EXHIBIT 5.1
August 13, 2009
Range Resources Corporation
100 Throckmorton Street, Suite 1200
Fort Worth, Texas 76102
RE: Registration Statement on Form S-3
Ladies and Gentlemen:
We have acted as counsel for Range Resources Corporation, a Delaware corporation (the “Company”), in connection with the preparation of a Registration Statement on Form S-3 (the “Registration Statement”) filed by the Company with the Securities and Exchange Commission (the “Commission”) under the Securities Act of 1933, as amended (the “Securities Act”), relating to the resale by certain stockholders of the Company from time to time, pursuant to Rule 415 under the Securities Act of up to 100,949 shares of common stock, par value $0.01 per share, of the Company (the “Common Shares”).

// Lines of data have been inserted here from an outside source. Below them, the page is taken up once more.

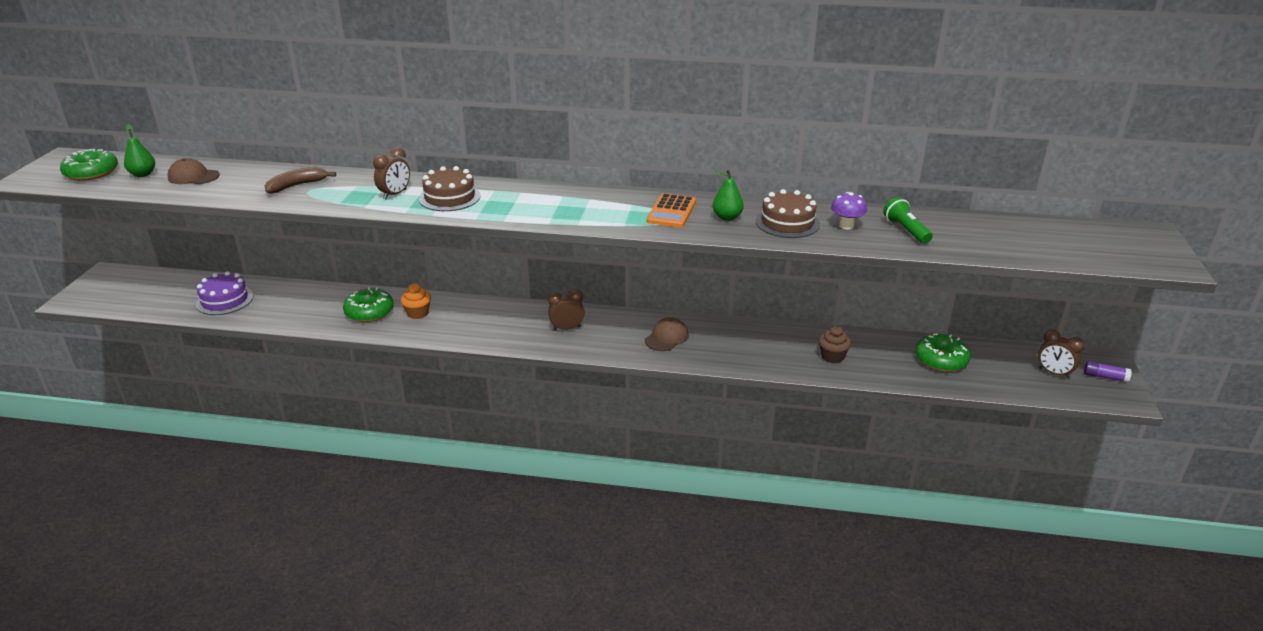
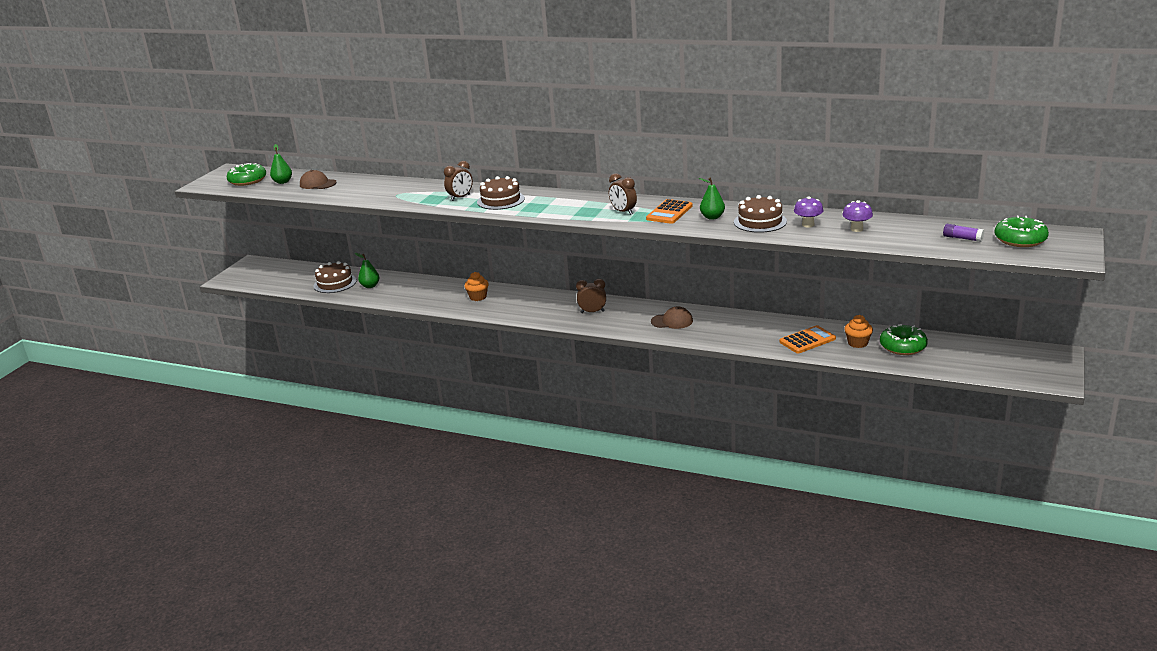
camera: 15 degrees right, 5 degrees down
(225, 300) = (335, 283): purple cake -> brown cake
(273, 302) = (370, 286): none -> green pear
(297, 185) = (390, 191): brown banana -> none
(369, 312) = (441, 295): green donut -> green donut (1020, 239)
(666, 337) = (672, 321): brown cap -> brown cap turned 45 degrees clockwise
(832, 357) = (807, 340): brown cupcake -> orange calculator
(890, 358) = (857, 343): none -> orange cupcake
(906, 230) = (856, 229): green flashlight -> purple mushroom
(1053, 373) = (1001, 360): brown clock -> brown clock (623, 212)
(1105, 377) = (1048, 365): purple glue stick -> purple glue stick (962, 238)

In connection with the opinion expressed herein, we have examined, among other things, (i) the Restated Certificate of Incorporation, the Certificate of First Amendment to the Restated Certificate of Incorporation and the Amended and Restated By-laws of the Company, each as amended and in effect as of the date hereof (ii) the Registration Statement, (iii) the prospectus contained in the Registration Statement (the “Prospectus”) and (iv) the records of corporate proceedings that have occurred prior to the date hereof with respect to the issuance of the Common Shares and the Registration Statement and (v) such other certificates, instruments and documents as we considered appropriate for purposes of the opinion expressed herein. We have also reviewed such questions of law as we have deemed necessary or appropriate.
As to any matters of fact relevant to the opinion expressed herein, and as to factual matters arising in connection with our examination of corporate documents, records and other documents and writings, we relied upon certificates and other communications of corporate officers or other representatives of the Company, without further investigation as to the facts set forth therein.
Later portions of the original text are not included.